When we are on the road, we get to interact with fans in person, but we usually only tour 6 to 8 weeks on and off throughout the year, so I am pretty used to social media and direct message interactions with fans also. That part of my interactions has not really changed.
15. Have you ever dealt with performance anxiety before, during, or after a show?
As long as I am comfortable with my fellow musicians and have prepared the material that I am going to perform, I generally do not have any issues with performance anxiety. A bigger issue for me would be getting too excited during a show. When I get excited and run around too much, I run out of breath, which makes it tough to sing challenging vocal material.
16. If you could collaborate musically or artistically in any way who would it be and why?
This is a tough question, because you never really know who you would click with until you have the experience. I really loved working with Kurdt, so I would love to do that again, but if I had to pick someone new, I would say Tommy Shaw, because he is really talented, has an awesome voice, and seems like a really decent man also.
17. What advice would you have for someone wanting to follow in your footsteps?
I’m not sure they would want to, but I can explain my choices and my thinking, and they can decide if that is helpful for their lives. I have always been hesitant to abandon all else in pursuit of music. Perhaps that has limited my success, but music was not my only life goal. I wanted a family and a profession that would allow me to be with and financially support my family. By focusing on that for a long time, now in my later years I find myself in a position where I have more flexibility to pursue my passion for music. Essentially, I pursued music aggressively when I was young, then took a break for a while to get myself established professionally, then came back to music. I doubt this is the best path for everyone, but it has worked for me.
========================================
Set down everything in the musician interview from "As long as I" down to "decent man also.", word for word.
========================================
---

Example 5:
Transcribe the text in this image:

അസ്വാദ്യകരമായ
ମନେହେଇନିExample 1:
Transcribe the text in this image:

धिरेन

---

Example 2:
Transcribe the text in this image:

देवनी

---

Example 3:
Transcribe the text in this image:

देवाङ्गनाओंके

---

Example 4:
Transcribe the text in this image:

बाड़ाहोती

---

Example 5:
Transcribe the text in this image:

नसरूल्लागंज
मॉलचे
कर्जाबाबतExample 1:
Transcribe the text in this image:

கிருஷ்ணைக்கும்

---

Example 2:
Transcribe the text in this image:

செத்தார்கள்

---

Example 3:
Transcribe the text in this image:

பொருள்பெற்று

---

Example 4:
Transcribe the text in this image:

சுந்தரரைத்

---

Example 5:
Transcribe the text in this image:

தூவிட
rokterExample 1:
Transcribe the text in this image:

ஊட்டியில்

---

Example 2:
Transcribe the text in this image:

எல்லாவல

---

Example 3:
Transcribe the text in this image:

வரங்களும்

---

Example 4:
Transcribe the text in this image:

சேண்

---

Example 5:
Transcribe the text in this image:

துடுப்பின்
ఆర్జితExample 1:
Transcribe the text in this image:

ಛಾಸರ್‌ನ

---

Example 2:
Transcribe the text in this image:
========================================
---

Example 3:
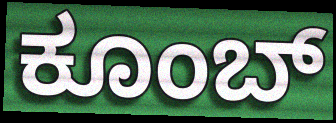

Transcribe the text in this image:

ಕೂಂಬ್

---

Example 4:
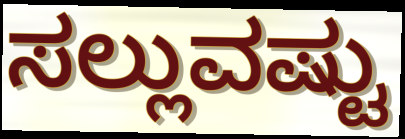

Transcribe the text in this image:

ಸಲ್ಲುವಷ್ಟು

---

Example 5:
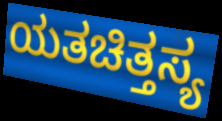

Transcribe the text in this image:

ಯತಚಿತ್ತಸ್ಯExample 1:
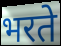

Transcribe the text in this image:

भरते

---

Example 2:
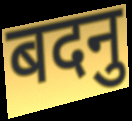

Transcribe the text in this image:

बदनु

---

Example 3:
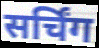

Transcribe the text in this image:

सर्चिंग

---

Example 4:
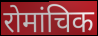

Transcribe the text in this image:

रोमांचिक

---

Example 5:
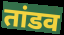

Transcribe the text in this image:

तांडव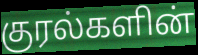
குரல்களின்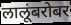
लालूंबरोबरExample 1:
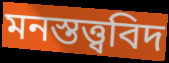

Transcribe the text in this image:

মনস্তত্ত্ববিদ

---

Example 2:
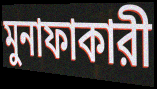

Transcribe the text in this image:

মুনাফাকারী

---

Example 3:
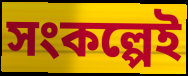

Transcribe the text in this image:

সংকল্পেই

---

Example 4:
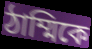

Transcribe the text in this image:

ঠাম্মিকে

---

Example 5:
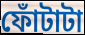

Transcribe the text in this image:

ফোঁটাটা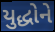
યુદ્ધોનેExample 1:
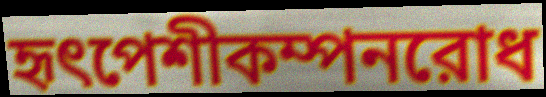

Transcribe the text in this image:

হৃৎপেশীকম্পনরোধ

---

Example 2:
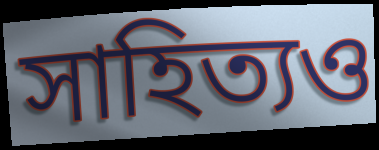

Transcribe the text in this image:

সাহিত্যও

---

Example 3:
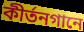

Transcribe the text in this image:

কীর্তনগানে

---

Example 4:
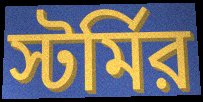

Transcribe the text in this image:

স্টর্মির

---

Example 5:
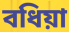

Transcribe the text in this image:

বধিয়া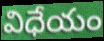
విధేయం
========================================
**Task output:**
As long as I am comfortable with my fellow musicians and have prepared the material that I am going to perform, I generally do not have any issues with performance anxiety. A bigger issue for me would be getting too excited during a show. When I get excited and run around too much, I run out of breath, which makes it tough to sing challenging vocal material.
16. If you could collaborate musically or artistically in any way who would it be and why?
This is a tough question, because you never really know who you would click with until you have the experience. I really loved working with Kurdt, so I would love to do that again, but if I had to pick someone new, I would say Tommy Shaw, because he is really talented, has an awesome voice, and seems like a really decent man also.